**YOUR GOAL**
Look for the line containing "IIB (7th edition)" and the line containing "Outlined on this" in the entries below. Copy those two and all lines between them exactly, leaving out pictures.

**SUPPLIED MATERIAL**
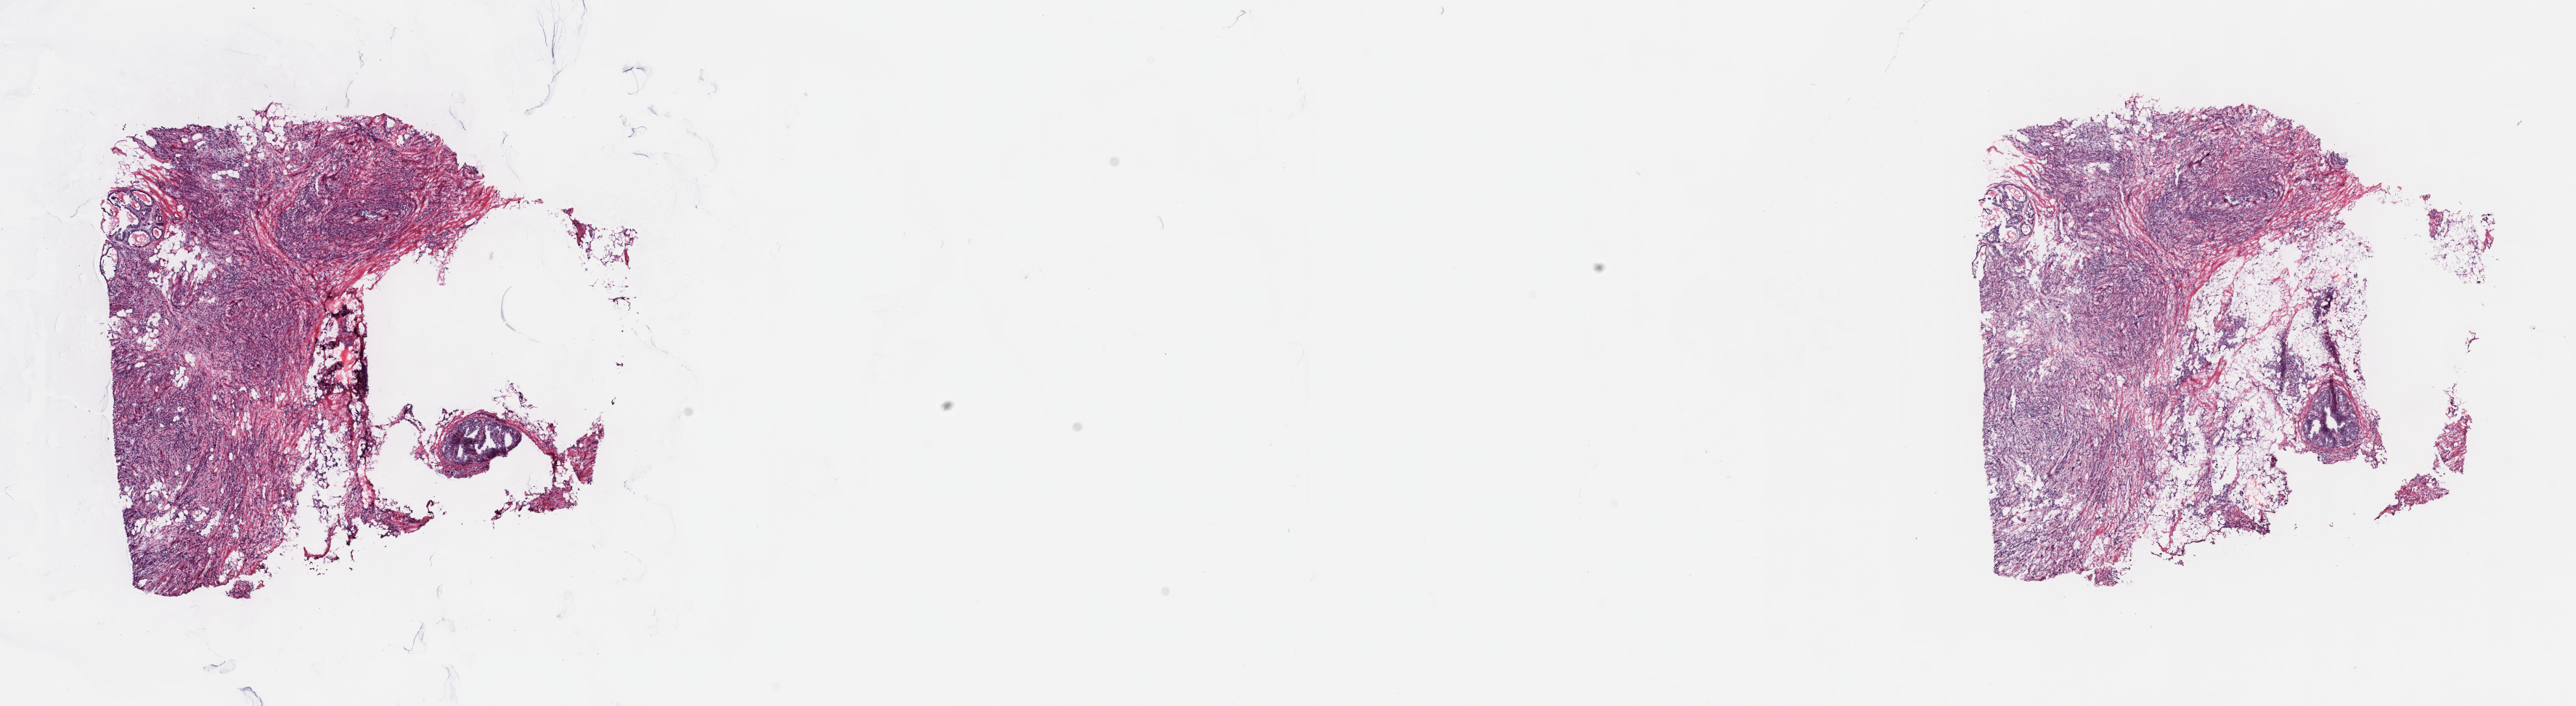
H&E whole-slide image, low-resolution overview of the scanned area, about 28.7 x 7.9 mm (slide scanned at 40x); frozen section from the top of the tissue portion; primary tumour sample from the breast. Patient: female, age at initial diagnosis 54 years. Slide review estimates, as recorded: tumour cells 70%, tumour nuclei 80%, normal cells 30%, stromal cells 0%, necrosis 0%. Inflammatory infiltration, as recorded: lymphocyte infiltration 0%, monocyte infiltration 0%, neutrophil infiltration 0%.
* diagnosis: Infiltrating lobular mixed with other types of carcinoma (upper-inner quadrant of breast)
* TNM: T2 N1a M0
* AJCC pathologic stage: IIB (7th edition)
* laterality: right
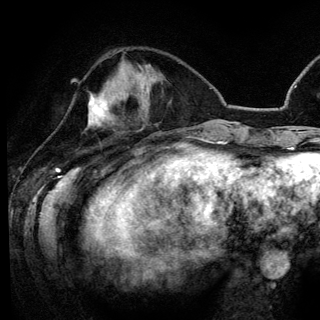
Breast MRI (dynamic contrast-enhanced), one axial slice. Slice 46 of 148 in the series (ordered by position). Cropped to one breast. Dynamic contrast-enhanced series, time point 2 of 6 at this slice position (early post-contrast). 3 T. TE 4.2 ms, TR 7.9 ms. 1.2 mm slice thickness. 320 × 320 image matrix, field of view 213 × 213 mm. Female patient.
Outlined on this slice (semi-automatic segmentation, software-assisted and operator-edited):
- enhancing-tissue mask used for the functional tumour volume (all voxels passing the contrast-enhancement thresholds inside the analysis volume; usually the tumour): box from (x=88, y=95) to (x=129, y=126) px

**TASK ANSWER**
* AJCC pathologic stage: IIB (7th edition)
* laterality: right
Breast MRI (dynamic contrast-enhanced), one axial slice. Slice 46 of 148 in the series (ordered by position). Cropped to one breast. Dynamic contrast-enhanced series, time point 2 of 6 at this slice position (early post-contrast). 3 T. TE 4.2 ms, TR 7.9 ms. 1.2 mm slice thickness. 320 × 320 image matrix, field of view 213 × 213 mm. Female patient.
Outlined on this slice (semi-automatic segmentation, software-assisted and operator-edited):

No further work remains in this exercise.